Florida: “… an indistinguishable glob of gated communities, Jiffy Lubes, strip malls, Comfort Inns, RV Parks, Taco Bells, and clover-leaf interchanges.” (Grunwald, M. The Swamp. 2006). At least that was some of my preconceptions about Florida. As it turned out… Grunwald is correct, but I was happy to discover a whole bunch of lesser-known state parks and other designated natural areas besides Everglades National Park. Dear Floridians: your state might lack impressive elevation levels, but you guys are spoiled with the outdoors nevertheless. Take it from someone from a crowded country with slightly higher elevation levels… 

When a friend asked whether I wanted to accompany him on his upcoming trip in January to the Everglades… Something with an inflatable canoe and alligators. I really didn’t have to think long about the invitation to visit a National Park that is a household name almost everywhere. Coincidentally I ordered and read Mac Stone his beautiful photo book ‘Everglades: America’s Wetland’ two months before. All in all, I had a great 8-day trip, in no small part to my guide. We snorkeled in Crystal River, canoed and camped in Big Cypress National Preserve and Everglades National Park, hiked in Fakahatchee Strand Preserve State Park and also visited Myakka River State Park, Merritt Island National Wildlife Refuge (not really a refuge if you allow hunting… but what’s in a name?) and Canaveral National Seashore.

This trip was a good blend of photography and exploring the outdoors. Canoeing and camping in the backcountry was a great experience and we were lucky enough to see a bobcat and nine-banded armadillo. The last day of my trip brought us a rocket launch from Kennedy Space Centre as well as finally photographing the beautiful roseate spoonbill that kept eluding us. Also interesting – though sad – were some observations of species never seen before, like an opossum, raccoon, and even coyote – unfortunately in the shape of roadkill. Snorkeling with the West Indian manatee (Trichechus manatus) definitely was a highlight as well. Unfortunately, their location that day combined with low visibility underwater meant photography wasn’t really possible. Observing and even hearing them was pretty neat, however!

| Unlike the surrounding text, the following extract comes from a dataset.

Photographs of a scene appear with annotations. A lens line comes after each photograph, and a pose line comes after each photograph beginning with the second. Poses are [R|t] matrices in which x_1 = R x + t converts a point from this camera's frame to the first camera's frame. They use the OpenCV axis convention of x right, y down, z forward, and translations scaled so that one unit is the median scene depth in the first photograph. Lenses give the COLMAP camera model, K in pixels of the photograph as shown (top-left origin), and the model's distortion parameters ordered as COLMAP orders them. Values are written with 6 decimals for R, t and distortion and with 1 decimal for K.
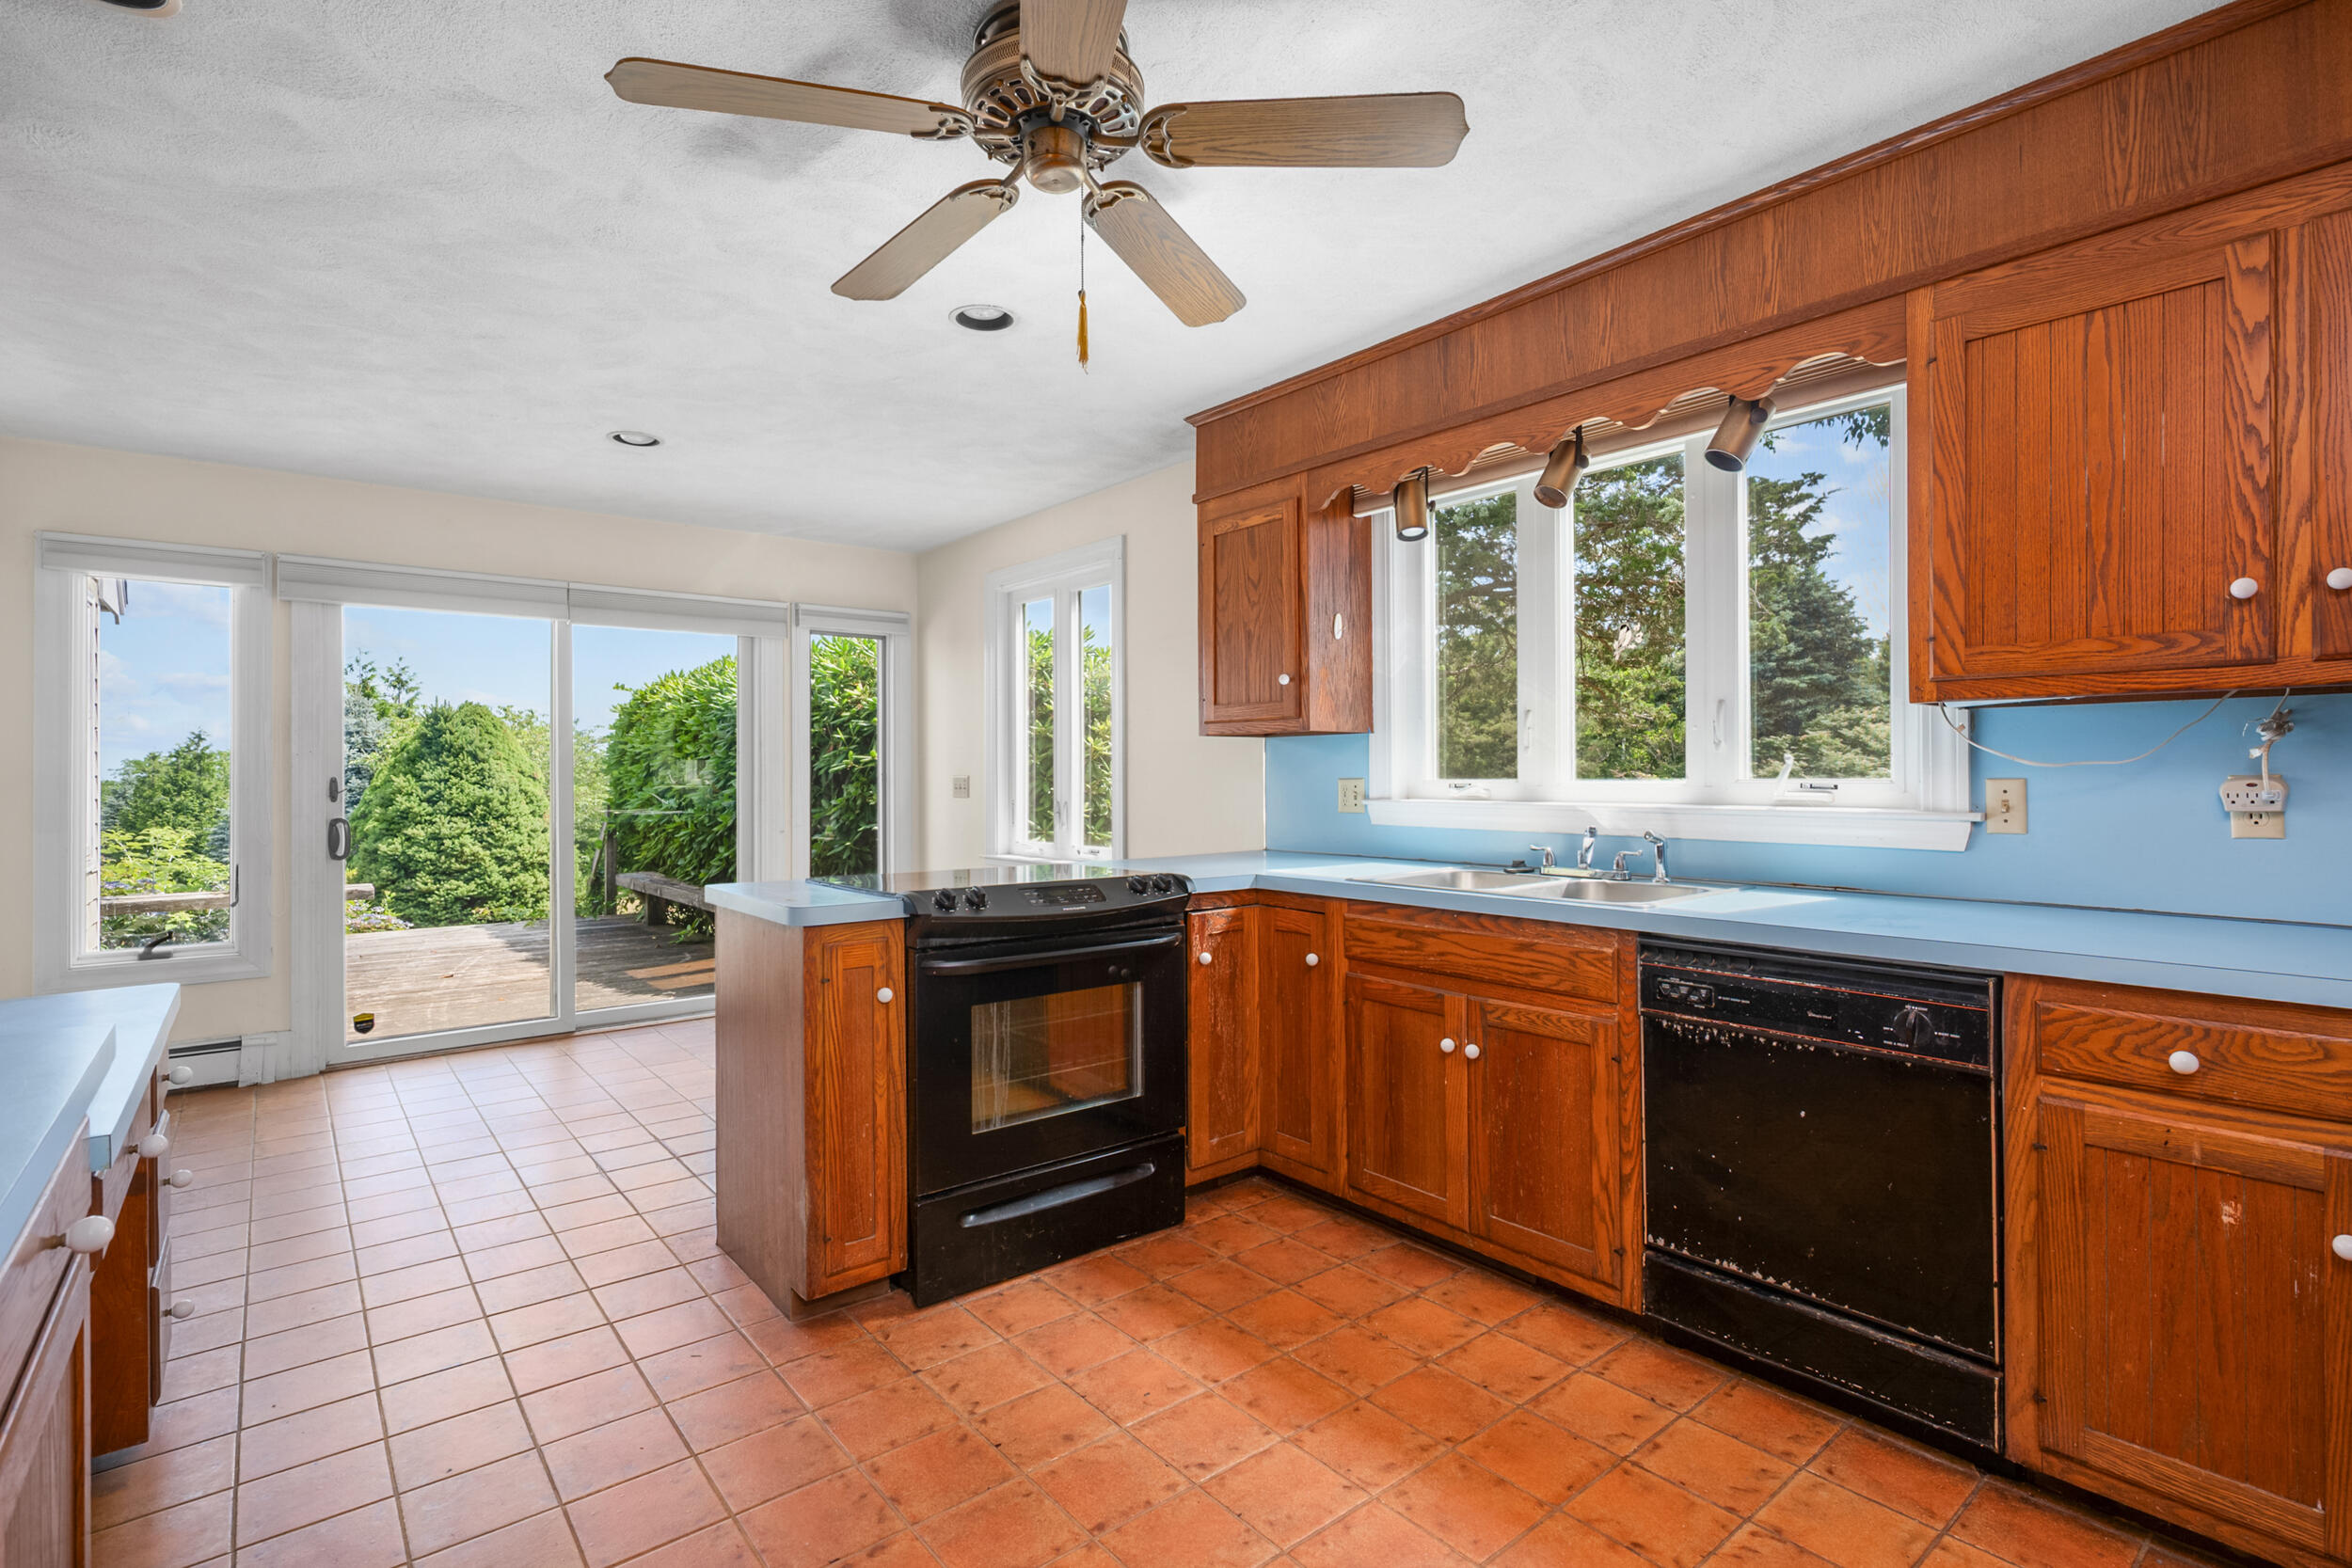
lens RADIAL K [[1110.7, 0, 1179.6], [0, 1110.7, 775.9], [0, 0, 1]] dist [0.001497, 0.000064]
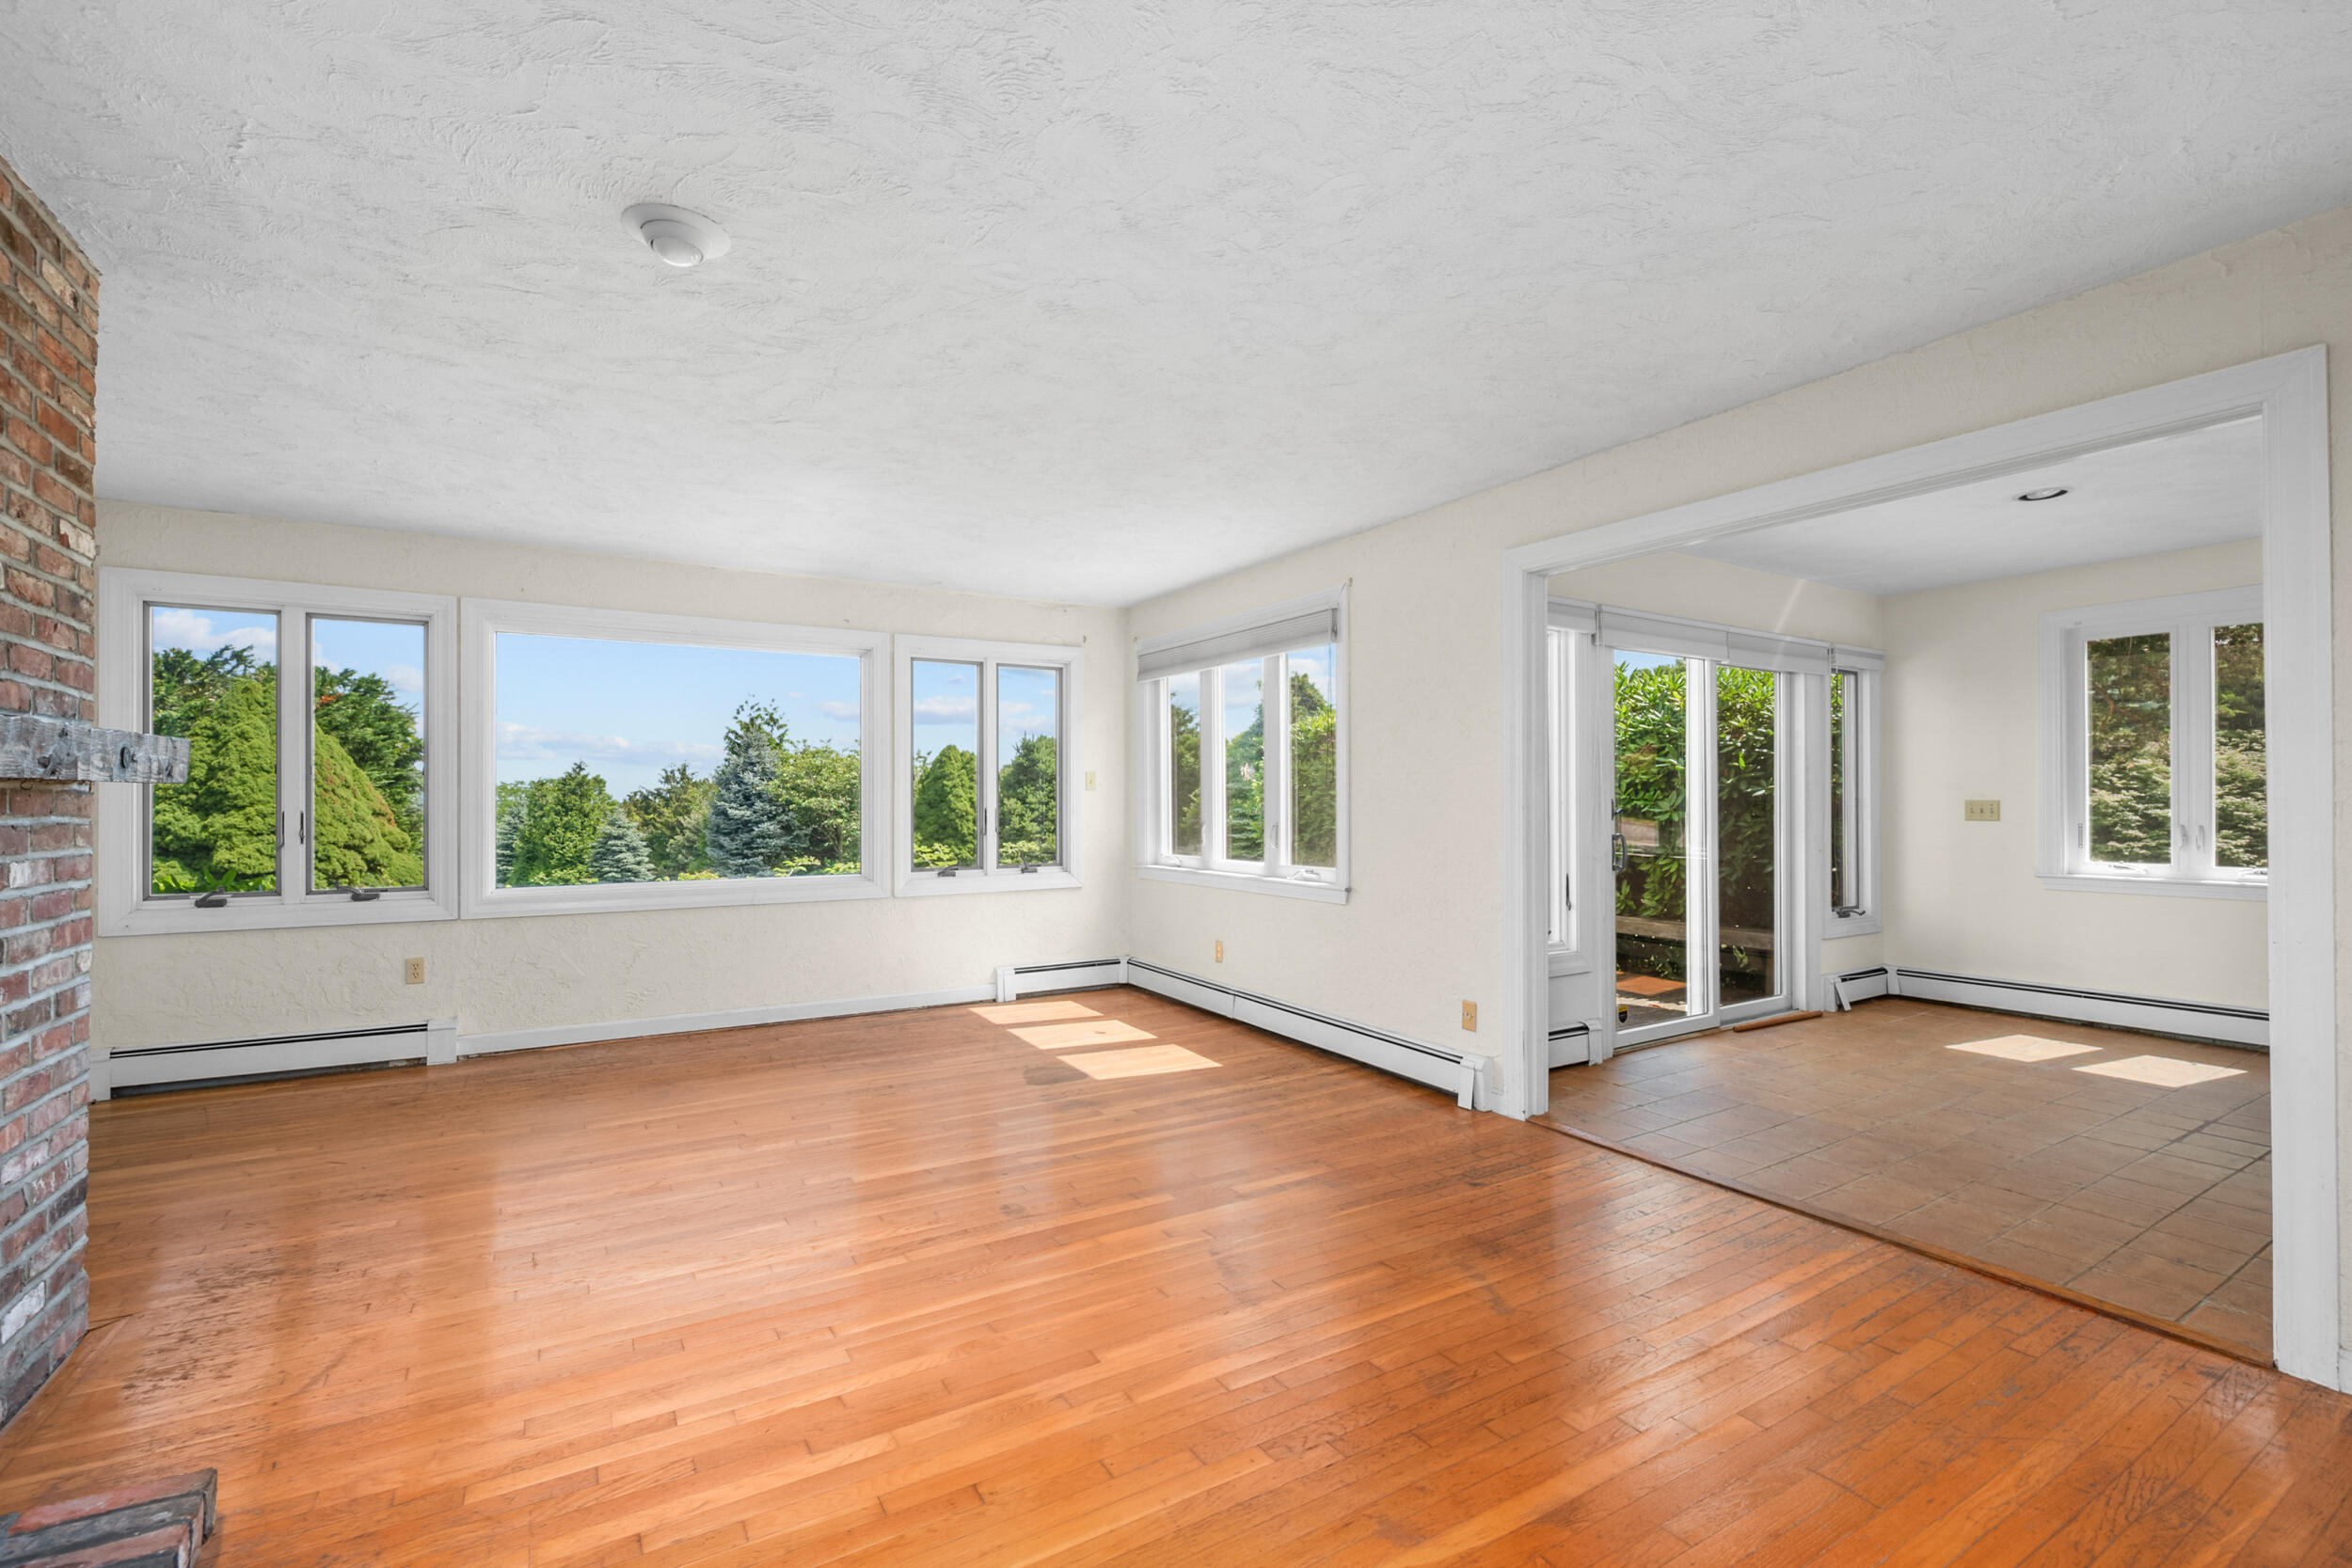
lens RADIAL K [[1019.9, 0, 1183.7], [0, 1019.9, 794.0], [0, 0, 1]] dist [-0.002417, -0.000347]
pose [[0.991617, 0.002092, -0.129195, -1.161943], [-0.003130, 0.999964, -0.007828, 0.007170], [0.129174, 0.008167, 0.991588, -0.109640]]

So what else did I learn during this trip? A few important findings:

  • using a 16 feet (4,87m) inflatable canoe among alligators isn’t as bad as it sounds;
  • while it’s winter there are FEWER mosquitos and no-see-ums in Southern Florida… I like to point your attention to the word ‘fewer’, give it some thought and plan accordingly;
  • gator burgers (“You saw them, now eat them!”) are perfectly acceptable after surviving on pasta, oatmeal and energy gels for a few days;
  • the USA is such a large country that not only birds but also some people migrate north-south along with the seasons (snowbirds);
  • some retirees take it one step further, by selling their house and migrating with their RV from National Park to National Park year-round, functioning as hosts on the NP campgrounds (excellent idea!);
  • those RV’s sometimes tow a pickup truck, which in turn holds a golf cart: for maximum mobility… no comment.

If you want to know more about the wider Everglades and its history I can really recommend Michael Grunwald’s “The Swamp: The Everglades, Florida, and the Politics of Paradise” and the photo book of Mac Stone I mentioned before.